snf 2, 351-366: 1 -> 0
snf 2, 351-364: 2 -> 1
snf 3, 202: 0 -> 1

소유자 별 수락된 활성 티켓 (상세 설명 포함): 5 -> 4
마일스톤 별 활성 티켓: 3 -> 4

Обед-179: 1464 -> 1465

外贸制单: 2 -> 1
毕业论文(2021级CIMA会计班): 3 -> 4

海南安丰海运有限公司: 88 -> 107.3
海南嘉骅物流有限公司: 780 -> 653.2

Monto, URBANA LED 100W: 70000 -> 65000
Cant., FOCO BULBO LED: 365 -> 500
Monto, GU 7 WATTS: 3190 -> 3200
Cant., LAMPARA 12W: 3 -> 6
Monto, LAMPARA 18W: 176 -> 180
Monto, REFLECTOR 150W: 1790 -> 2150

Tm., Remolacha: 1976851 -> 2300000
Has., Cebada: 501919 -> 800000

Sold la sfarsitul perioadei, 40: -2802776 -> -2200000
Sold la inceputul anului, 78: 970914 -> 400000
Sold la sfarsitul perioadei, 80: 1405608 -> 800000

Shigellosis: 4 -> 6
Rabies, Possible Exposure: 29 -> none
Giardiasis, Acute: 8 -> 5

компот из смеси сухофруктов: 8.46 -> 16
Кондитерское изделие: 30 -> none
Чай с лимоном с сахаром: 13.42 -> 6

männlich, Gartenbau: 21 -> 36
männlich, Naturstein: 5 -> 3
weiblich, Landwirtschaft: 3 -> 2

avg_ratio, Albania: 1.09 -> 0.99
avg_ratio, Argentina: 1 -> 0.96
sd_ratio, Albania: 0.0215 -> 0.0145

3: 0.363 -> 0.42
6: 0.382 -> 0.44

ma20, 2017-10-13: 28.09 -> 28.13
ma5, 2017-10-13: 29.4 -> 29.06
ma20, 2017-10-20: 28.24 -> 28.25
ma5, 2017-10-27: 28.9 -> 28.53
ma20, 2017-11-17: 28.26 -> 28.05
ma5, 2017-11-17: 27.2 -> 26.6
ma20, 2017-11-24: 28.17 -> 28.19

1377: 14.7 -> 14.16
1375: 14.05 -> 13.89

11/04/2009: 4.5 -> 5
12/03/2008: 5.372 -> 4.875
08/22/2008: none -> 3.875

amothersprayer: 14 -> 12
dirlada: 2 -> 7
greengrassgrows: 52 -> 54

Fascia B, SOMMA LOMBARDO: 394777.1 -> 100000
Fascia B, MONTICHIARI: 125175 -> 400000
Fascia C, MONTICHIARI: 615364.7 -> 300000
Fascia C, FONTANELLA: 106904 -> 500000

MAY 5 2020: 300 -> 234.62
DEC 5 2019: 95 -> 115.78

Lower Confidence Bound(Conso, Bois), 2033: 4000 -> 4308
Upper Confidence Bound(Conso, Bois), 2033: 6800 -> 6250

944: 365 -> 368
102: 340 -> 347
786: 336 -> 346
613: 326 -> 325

========================================================================

Work instructions:
Using the material above, copy every line in which the string "perioadei" occurs.

Completed task:
Sold la sfarsitul perioadei, 40: -2802776 -> -2200000
Sold la sfarsitul perioadei, 80: 1405608 -> 800000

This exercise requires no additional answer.